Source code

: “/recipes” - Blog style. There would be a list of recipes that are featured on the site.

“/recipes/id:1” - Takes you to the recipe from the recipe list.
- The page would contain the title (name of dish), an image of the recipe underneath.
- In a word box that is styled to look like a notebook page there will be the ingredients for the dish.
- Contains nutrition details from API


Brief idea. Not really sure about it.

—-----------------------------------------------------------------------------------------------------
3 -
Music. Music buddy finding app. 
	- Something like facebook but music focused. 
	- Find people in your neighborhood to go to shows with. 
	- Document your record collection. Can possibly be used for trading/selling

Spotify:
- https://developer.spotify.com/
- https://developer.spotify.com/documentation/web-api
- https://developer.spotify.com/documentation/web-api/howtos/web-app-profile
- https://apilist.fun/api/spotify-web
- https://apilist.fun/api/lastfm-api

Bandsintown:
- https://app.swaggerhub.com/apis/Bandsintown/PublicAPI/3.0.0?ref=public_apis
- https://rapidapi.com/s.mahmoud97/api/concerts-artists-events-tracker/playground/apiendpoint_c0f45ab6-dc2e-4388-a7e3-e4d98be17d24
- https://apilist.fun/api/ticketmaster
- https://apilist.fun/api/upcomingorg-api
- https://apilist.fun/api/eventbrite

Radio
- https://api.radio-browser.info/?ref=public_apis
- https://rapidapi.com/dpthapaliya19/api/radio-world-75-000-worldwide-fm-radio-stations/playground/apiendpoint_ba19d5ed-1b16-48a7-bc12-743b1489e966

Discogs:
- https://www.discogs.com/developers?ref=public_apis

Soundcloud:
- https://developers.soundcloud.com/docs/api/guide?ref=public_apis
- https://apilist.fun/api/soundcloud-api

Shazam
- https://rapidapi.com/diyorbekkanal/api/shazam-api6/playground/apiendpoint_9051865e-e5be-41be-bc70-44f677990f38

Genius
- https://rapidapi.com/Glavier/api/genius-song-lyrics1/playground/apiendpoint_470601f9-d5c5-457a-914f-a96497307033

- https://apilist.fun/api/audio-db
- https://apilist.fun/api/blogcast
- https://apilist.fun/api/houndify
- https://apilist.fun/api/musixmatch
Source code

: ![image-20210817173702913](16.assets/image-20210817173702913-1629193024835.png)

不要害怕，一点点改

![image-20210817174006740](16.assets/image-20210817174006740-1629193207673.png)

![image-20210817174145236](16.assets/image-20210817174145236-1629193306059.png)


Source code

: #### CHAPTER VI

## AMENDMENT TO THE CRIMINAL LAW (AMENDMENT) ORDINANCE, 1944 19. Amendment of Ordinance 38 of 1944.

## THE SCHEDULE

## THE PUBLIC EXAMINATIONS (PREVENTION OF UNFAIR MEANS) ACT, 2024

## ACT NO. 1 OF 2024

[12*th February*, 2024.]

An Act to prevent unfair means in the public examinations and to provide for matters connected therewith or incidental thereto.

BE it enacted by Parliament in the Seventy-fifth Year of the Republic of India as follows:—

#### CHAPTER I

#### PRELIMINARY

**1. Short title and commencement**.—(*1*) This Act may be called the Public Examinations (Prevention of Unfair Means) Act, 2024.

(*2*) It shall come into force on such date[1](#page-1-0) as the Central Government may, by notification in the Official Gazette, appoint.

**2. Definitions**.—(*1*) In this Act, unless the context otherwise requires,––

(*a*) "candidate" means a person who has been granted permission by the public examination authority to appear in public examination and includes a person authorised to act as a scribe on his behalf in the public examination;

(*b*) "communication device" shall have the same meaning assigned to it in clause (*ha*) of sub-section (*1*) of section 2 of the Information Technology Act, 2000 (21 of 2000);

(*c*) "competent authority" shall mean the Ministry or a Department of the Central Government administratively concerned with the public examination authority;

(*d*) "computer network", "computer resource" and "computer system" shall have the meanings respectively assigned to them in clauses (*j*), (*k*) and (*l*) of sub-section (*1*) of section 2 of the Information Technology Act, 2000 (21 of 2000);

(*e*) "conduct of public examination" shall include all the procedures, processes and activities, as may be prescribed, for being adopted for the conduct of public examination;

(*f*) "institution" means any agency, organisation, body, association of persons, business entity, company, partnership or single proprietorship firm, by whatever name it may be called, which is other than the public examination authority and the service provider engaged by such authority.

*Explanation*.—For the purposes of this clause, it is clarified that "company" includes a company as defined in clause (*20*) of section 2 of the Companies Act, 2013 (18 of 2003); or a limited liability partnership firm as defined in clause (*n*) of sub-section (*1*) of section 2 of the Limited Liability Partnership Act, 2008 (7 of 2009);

Required work.
Every record, from the first to the last, should be transcribed exactly.

Response.
Source code

: “/recipes” - Blog style. There would be a list of recipes that are featured on the site.

“/recipes/id:1” - Takes you to the recipe from the recipe list.
- The page would contain the title (name of dish), an image of the recipe underneath.
- In a word box that is styled to look like a notebook page there will be the ingredients for the dish.
- Contains nutrition details from API


Brief idea. Not really sure about it.

—-----------------------------------------------------------------------------------------------------
3 -
Music. Music buddy finding app. 
	- Something like facebook but music focused. 
	- Find people in your neighborhood to go to shows with. 
	- Document your record collection. Can possibly be used for trading/selling

Spotify:
- https://developer.spotify.com/
- https://developer.spotify.com/documentation/web-api
- https://developer.spotify.com/documentation/web-api/howtos/web-app-profile
- https://apilist.fun/api/spotify-web
- https://apilist.fun/api/lastfm-api

Bandsintown:
- https://app.swaggerhub.com/apis/Bandsintown/PublicAPI/3.0.0?ref=public_apis
- https://rapidapi.com/s.mahmoud97/api/concerts-artists-events-tracker/playground/apiendpoint_c0f45ab6-dc2e-4388-a7e3-e4d98be17d24
- https://apilist.fun/api/ticketmaster
- https://apilist.fun/api/upcomingorg-api
- https://apilist.fun/api/eventbrite

Radio
- https://api.radio-browser.info/?ref=public_apis
- https://rapidapi.com/dpthapaliya19/api/radio-world-75-000-worldwide-fm-radio-stations/playground/apiendpoint_ba19d5ed-1b16-48a7-bc12-743b1489e966

Discogs:
- https://www.discogs.com/developers?ref=public_apis

Soundcloud:
- https://developers.soundcloud.com/docs/api/guide?ref=public_apis
- https://apilist.fun/api/soundcloud-api

Shazam
- https://rapidapi.com/diyorbekkanal/api/shazam-api6/playground/apiendpoint_9051865e-e5be-41be-bc70-44f677990f38

Genius
- https://rapidapi.com/Glavier/api/genius-song-lyrics1/playground/apiendpoint_470601f9-d5c5-457a-914f-a96497307033

- https://apilist.fun/api/audio-db
- https://apilist.fun/api/blogcast
- https://apilist.fun/api/houndify
- https://apilist.fun/api/musixmatch
Source code

: ![image-20210817173702913](16.assets/image-20210817173702913-1629193024835.png)

不要害怕，一点点改

![image-20210817174006740](16.assets/image-20210817174006740-1629193207673.png)

![image-20210817174145236](16.assets/image-20210817174145236-1629193306059.png)


Source code

: #### CHAPTER VI

## AMENDMENT TO THE CRIMINAL LAW (AMENDMENT) ORDINANCE, 1944 19. Amendment of Ordinance 38 of 1944.

## THE SCHEDULE

## THE PUBLIC EXAMINATIONS (PREVENTION OF UNFAIR MEANS) ACT, 2024

## ACT NO. 1 OF 2024

[12*th February*, 2024.]

An Act to prevent unfair means in the public examinations and to provide for matters connected therewith or incidental thereto.

BE it enacted by Parliament in the Seventy-fifth Year of the Republic of India as follows:—

#### CHAPTER I

#### PRELIMINARY

**1. Short title and commencement**.—(*1*) This Act may be called the Public Examinations (Prevention of Unfair Means) Act, 2024.

(*2*) It shall come into force on such date[1](#page-1-0) as the Central Government may, by notification in the Official Gazette, appoint.

**2. Definitions**.—(*1*) In this Act, unless the context otherwise requires,––

(*a*) "candidate" means a person who has been granted permission by the public examination authority to appear in public examination and includes a person authorised to act as a scribe on his behalf in the public examination;

(*b*) "communication device" shall have the same meaning assigned to it in clause (*ha*) of sub-section (*1*) of section 2 of the Information Technology Act, 2000 (21 of 2000);

(*c*) "competent authority" shall mean the Ministry or a Department of the Central Government administratively concerned with the public examination authority;

(*d*) "computer network", "computer resource" and "computer system" shall have the meanings respectively assigned to them in clauses (*j*), (*k*) and (*l*) of sub-section (*1*) of section 2 of the Information Technology Act, 2000 (21 of 2000);

(*e*) "conduct of public examination" shall include all the procedures, processes and activities, as may be prescribed, for being adopted for the conduct of public examination;

(*f*) "institution" means any agency, organisation, body, association of persons, business entity, company, partnership or single proprietorship firm, by whatever name it may be called, which is other than the public examination authority and the service provider engaged by such authority.

*Explanation*.—For the purposes of this clause, it is clarified that "company" includes a company as defined in clause (*20*) of section 2 of the Companies Act, 2013 (18 of 2003); or a limited liability partnership firm as defined in clause (*n*) of sub-section (*1*) of section 2 of the Limited Liability Partnership Act, 2008 (7 of 2009);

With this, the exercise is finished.